- Parent company: Warner Music Group
- Founded: 1958
- Founder: Bob Keane
- Defunct: 2003
- Status: Defunct
- Distributor: Self-distributed
- Genre: Various
- Country of origin: U.S.
- Location: Hollywood, California

= Del-Fi Records =

Defunct American record label

Del-Fi Records was an American independent record label based in Hollywood, California, founded in 1958 and owned by Bob Keane.

The label's first single released was "Caravan" by Henri Rose in 1958, but the label was most famous for signing Ritchie Valens. Valens' first single for the label was "Come On Let's Go", which was a hit. His next single, "Donna"/"La Bamba", was an even bigger hit, and brought national notoriety to the label. However, Johnny Crawford recorded more hit singles with Del-Fi than any other artist.

The label was most active in the 1950s and '60s, but has occasionally issued newer recordings and maintains its back catalog in conjunctions with Rhino Records.

==History==
In 1966, legal action was taken against Del-Fi by attorney Al Schlesinger for Anthony Music, which filed a $122,000 suit over breach of contract, fraud and money owed. The principal stockholder of the company, Anthony Hilder, claimed the dispute was over royalties not being paid as per an alleged agreement for the masters of albums by the Centurians, Dave Myers and The Surftones, and the Sentinels, and the LP Battle of the Surf Bands.

*Dataset entries*.
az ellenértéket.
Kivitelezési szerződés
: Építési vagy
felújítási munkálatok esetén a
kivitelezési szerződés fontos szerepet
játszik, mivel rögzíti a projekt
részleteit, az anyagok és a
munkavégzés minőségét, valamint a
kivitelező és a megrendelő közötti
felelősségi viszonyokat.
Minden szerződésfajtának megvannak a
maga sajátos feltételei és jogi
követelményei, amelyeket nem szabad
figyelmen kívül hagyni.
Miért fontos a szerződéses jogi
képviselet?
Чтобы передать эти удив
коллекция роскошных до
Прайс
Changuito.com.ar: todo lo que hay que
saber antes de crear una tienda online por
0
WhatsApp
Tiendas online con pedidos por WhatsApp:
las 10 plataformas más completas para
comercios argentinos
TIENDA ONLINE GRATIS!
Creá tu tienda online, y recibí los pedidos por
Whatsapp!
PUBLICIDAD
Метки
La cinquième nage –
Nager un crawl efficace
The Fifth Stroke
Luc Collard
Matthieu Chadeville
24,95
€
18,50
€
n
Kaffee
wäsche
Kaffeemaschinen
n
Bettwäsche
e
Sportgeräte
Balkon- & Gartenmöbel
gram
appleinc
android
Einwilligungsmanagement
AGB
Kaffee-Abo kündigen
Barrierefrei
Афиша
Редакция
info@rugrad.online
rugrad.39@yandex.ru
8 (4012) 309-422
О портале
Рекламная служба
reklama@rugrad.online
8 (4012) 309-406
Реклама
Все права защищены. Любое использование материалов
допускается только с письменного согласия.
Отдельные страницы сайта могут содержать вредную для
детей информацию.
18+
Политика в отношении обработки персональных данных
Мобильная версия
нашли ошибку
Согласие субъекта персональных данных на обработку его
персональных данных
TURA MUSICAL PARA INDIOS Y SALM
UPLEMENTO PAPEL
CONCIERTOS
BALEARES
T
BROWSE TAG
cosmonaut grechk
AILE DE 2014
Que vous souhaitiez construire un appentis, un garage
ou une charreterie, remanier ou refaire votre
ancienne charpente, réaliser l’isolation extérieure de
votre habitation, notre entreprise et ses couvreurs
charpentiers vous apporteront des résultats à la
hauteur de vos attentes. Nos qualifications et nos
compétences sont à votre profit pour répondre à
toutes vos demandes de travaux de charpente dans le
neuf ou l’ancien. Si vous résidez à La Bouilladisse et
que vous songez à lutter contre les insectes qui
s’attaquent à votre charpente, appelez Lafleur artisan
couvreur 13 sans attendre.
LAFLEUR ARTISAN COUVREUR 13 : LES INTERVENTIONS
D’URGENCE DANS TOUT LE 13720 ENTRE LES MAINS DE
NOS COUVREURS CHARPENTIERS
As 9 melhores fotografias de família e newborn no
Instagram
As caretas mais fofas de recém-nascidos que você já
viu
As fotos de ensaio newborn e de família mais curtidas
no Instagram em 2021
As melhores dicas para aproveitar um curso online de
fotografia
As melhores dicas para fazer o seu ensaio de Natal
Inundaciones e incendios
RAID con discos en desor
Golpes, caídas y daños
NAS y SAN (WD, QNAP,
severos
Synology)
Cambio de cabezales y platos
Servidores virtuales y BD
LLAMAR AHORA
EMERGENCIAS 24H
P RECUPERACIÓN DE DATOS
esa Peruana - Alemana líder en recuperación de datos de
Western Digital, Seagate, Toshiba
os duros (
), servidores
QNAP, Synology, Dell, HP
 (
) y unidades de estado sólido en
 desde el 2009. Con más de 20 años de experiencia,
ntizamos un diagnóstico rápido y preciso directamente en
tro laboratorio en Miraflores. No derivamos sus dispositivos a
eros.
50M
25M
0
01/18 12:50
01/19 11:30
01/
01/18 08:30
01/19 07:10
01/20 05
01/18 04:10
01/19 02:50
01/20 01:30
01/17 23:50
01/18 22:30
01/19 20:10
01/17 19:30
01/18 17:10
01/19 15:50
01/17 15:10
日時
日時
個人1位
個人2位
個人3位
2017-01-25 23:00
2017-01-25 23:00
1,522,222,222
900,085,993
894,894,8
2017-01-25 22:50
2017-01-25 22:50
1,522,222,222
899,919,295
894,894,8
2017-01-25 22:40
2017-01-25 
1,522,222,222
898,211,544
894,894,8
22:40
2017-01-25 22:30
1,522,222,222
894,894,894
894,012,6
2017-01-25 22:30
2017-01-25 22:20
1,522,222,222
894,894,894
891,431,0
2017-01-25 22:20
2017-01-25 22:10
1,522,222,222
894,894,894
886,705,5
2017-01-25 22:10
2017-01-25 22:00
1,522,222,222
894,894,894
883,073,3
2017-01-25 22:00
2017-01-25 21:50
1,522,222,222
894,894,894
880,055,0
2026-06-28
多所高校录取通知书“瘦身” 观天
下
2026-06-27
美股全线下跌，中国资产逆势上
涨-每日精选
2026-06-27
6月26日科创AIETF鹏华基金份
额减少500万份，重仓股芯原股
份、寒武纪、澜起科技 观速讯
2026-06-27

==

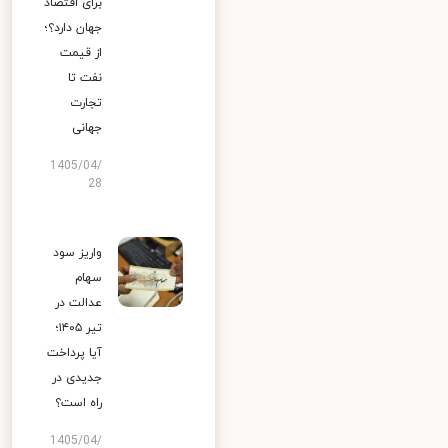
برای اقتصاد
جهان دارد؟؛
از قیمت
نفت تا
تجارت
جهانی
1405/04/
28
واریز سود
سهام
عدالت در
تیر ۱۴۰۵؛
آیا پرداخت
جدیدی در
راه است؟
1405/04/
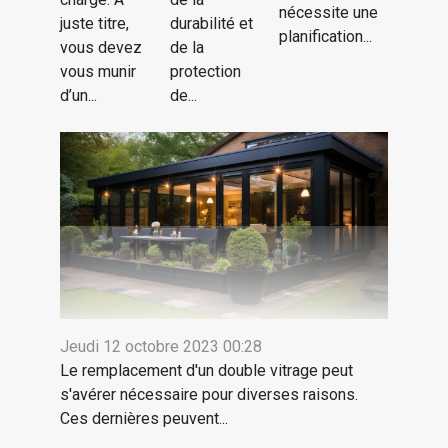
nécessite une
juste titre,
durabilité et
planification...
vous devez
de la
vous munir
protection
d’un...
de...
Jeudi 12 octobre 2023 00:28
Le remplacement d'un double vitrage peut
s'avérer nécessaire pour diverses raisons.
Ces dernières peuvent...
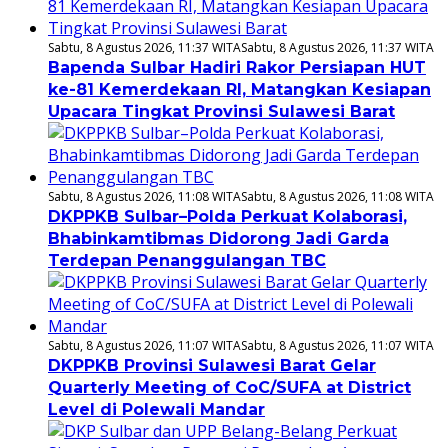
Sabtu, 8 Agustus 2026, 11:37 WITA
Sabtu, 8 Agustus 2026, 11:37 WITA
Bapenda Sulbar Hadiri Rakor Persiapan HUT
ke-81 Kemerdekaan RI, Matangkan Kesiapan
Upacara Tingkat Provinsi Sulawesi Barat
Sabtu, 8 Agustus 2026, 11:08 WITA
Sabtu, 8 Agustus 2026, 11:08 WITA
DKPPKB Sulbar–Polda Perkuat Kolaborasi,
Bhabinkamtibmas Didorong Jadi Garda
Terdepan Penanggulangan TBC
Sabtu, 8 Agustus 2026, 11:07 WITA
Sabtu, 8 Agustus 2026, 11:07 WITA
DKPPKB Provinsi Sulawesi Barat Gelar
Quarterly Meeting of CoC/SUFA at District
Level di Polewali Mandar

--

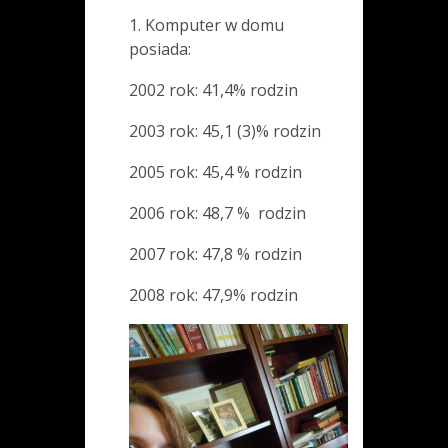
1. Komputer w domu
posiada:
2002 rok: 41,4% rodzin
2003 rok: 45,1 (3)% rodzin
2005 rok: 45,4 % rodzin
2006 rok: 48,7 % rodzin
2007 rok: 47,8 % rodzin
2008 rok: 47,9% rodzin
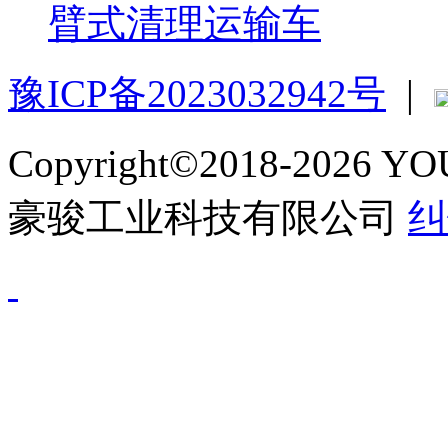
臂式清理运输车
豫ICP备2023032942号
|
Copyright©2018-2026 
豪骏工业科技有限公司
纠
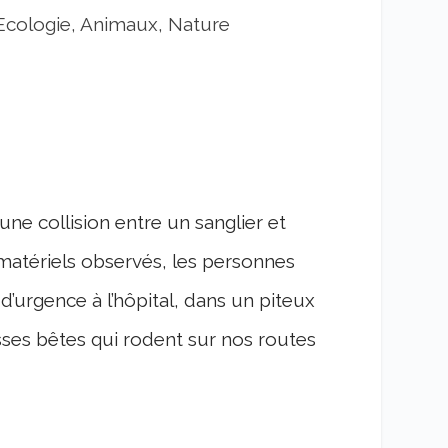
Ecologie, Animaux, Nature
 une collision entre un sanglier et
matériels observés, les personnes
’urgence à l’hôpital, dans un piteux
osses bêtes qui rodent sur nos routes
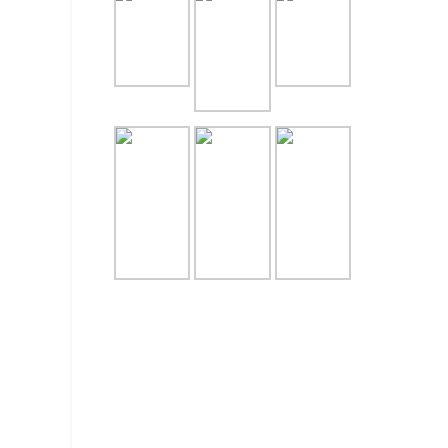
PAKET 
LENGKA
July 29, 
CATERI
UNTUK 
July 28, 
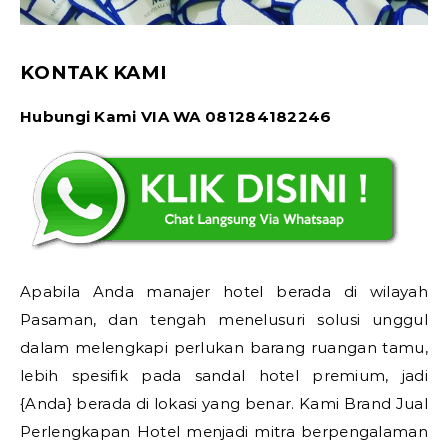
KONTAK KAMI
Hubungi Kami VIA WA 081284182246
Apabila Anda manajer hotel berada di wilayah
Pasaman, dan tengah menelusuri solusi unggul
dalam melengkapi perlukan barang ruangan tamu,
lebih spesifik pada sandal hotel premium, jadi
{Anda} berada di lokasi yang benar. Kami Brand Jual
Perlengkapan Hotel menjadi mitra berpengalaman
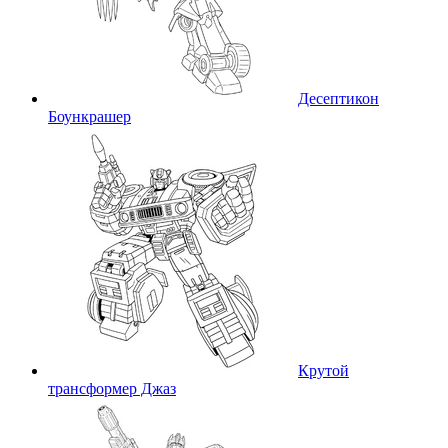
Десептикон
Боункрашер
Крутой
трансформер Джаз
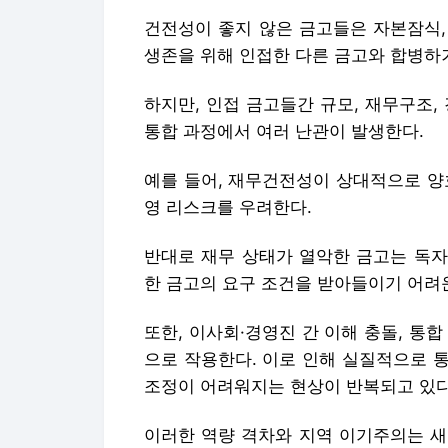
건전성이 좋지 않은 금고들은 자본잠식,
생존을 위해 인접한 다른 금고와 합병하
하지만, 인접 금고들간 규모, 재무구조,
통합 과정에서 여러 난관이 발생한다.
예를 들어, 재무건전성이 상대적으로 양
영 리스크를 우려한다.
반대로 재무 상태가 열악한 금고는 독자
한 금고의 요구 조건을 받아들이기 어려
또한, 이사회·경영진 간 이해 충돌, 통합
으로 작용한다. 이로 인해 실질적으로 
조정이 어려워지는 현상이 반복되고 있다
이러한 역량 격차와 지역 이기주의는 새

*Work instructions*.
a: According to the Del-Fi Records text, what was the 1966 dispute with Anthony Music over? Answer in one to three sentences.
b: In the Del-Fi Records text, which artist recorded more hit singles with the label than any other?
c: Continue the Del-Fi Records text from its final sentence.

*Results in order*.
a: Anthony Hilder, the company's principal stockholder, claimed the dispute was over royalties that were not paid under an alleged agreement. That agreement covered the masters of albums by the Centurians, Dave Myers and The Surftones, and the Sentinels, as well as the LP Battle of the Surf Bands.

b: Johnny Crawford

c:
==Sister labels==
Keane soon launched Stereo-Fi Records and Donna Records as sister labels. Donna Records was started in 1959, named after Ritchie Valens' hit of the same name. By 1965, Bob Keane felt the Del-Fi and Donna labels were aging, so the Bronco Records and Mustang Records labels were started in their place, capitalizing on their new, exciting themes. The Mustang label achieved fame through Bobby Fuller Four (previously on Donna Records), producing their biggest hit, "I Fought the Law" in 1965. Their fame continued into 1966, with assistance from the then A&R man Barry White, but Fuller's death later that year brought a halt to the label, and Mustang Records closed down in 1967.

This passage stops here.